Tuesday, September 30, 2008
Monday, September 29, 2008
Hard Lessons
O you who believe, fasting is prescribed to you… That you may learn self-restraint… Simple, isn't it? Not really, I'm afraid. Controlling hunger & thirst is tough, but superficial. An outward sign of something more radical, more transformatory. And far more difficult to achieve. A challenge to remake the self. Another year of failure. But the chance to begin again, again is always there, regardless of season.
Sunday, September 28, 2008
Best Price
The girls, and their ibu, have been with us over the weekend as ayah has been attending various bits of the F1 (an event in which I have zero interest.) We took them with us today as I went to pay my zakat. It's become something of a family tradition to have them come along, and Noi also gets them to assist her when she makes her donation to the big charity drive from MUIS at this time of year. After paying the zakat we picked up the girls' Hari Raya outfits from the tailor in Geylang and bought a heap of goodies for breaking the fast. (Coming soon - in about five minutes.)
Other than that I've occupied myself fruitfully by cleaning most of my CDs ahead of the big day. Almost there!
Saturday, September 27, 2008
In Readiness
A few hours today were spent cleaning the books here, as part of the general cleaning operation prior to Hari Raya. It's rare, and tiring, for me to do them all in a day, but that's what I did. The operation has left me, as it usually does, a touch melancholy: the climate continues to wreak slow havoc on a fair number of the collection; and I wonder if I'm likely to catch up on all the reading I need to do just to do some kind of justice to what I possess even in the next five years.
I also found time to finish Post Captain, which left me quite the opposite of melancholy, if there is such a state. It occurred to me that Jack and Stephen share an openness to experience, a sheer delight in the world, that helps explain their friendship. This is not to say that they are immune to other states - both suffer convincing bouts of depression in the course of the novel - but it's as if they know that their friendship orients them towards an essential sanity manifest in their music and shared humour. And isn't it extraordinary that O'Brian creates a convincing sense of heroism without avoiding the grim, sometimes despairingly harsh details of naval life in the early nineteenth century?

→ Data extracts
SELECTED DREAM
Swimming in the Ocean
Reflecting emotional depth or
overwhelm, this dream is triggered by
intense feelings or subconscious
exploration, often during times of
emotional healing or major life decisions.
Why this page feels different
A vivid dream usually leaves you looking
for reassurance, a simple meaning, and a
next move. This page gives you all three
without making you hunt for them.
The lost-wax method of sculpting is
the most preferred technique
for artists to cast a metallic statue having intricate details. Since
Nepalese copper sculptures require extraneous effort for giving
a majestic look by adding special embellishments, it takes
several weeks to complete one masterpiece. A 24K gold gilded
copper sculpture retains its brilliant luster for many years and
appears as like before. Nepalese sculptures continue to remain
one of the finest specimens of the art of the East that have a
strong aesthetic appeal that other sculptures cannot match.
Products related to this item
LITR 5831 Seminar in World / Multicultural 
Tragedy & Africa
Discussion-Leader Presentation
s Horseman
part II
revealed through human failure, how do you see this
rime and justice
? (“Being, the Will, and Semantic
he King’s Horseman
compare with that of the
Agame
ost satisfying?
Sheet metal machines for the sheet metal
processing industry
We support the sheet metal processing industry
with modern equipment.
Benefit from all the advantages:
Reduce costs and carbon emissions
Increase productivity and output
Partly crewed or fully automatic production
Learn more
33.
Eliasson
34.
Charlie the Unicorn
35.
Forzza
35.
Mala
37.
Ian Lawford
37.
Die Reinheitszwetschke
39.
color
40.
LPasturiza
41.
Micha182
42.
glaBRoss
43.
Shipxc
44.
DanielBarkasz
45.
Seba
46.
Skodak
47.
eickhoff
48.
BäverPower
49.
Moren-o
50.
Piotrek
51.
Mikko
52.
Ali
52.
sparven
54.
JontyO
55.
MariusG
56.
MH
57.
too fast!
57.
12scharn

* * *

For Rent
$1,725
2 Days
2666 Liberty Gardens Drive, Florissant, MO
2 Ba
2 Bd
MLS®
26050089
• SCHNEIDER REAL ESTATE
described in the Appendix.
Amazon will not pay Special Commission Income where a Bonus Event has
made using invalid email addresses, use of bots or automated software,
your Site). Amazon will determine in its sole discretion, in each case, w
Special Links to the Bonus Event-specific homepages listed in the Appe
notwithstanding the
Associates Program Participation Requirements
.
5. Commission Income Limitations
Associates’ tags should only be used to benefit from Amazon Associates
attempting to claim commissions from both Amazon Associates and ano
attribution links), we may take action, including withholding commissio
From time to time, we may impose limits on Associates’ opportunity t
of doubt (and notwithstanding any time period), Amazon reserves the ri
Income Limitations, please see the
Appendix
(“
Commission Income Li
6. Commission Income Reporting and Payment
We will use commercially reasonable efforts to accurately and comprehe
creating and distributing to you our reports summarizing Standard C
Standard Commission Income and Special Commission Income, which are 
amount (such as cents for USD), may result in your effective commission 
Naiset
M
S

→ Directions
a - Can you repeat word for word the part of the blog posts that opens with the words containing "I also found" and closes with "early nineteenth century?"?
b - Answer these questions about the blog posts:
(i) Which novel did the writer finish reading on the day the books were cleaned?
(ii) Where were the girls' Hari Raya outfits picked up?
(iii) In the "Hard Lessons" post, what is fasting prescribed so that one may learn?
c - What dates appear as headings in the blog posts? List all of them.
The entries come from a different source than the blog posts.

→ Responses per task
a -
I also found time to finish Post Captain, which left me quite the opposite of melancholy, if there is such a state. It occurred to me that Jack and Stephen share an openness to experience, a sheer delight in the world, that helps explain their friendship. This is not to say that they are immune to other states - both suffer convincing bouts of depression in the course of the novel - but it's as if they know that their friendship orients them towards an essential sanity manifest in their music and shared humour. And isn't it extraordinary that O'Brian creates a convincing sense of heroism without avoiding the grim, sometimes despairingly harsh details of naval life in the early nineteenth century?

b -
(i) Post Captain
(ii) From the tailor in Geylang
(iii) Self-restraint

c -
Tuesday, September 30, 2008
Monday, September 29, 2008
Sunday, September 28, 2008
Saturday, September 27, 2008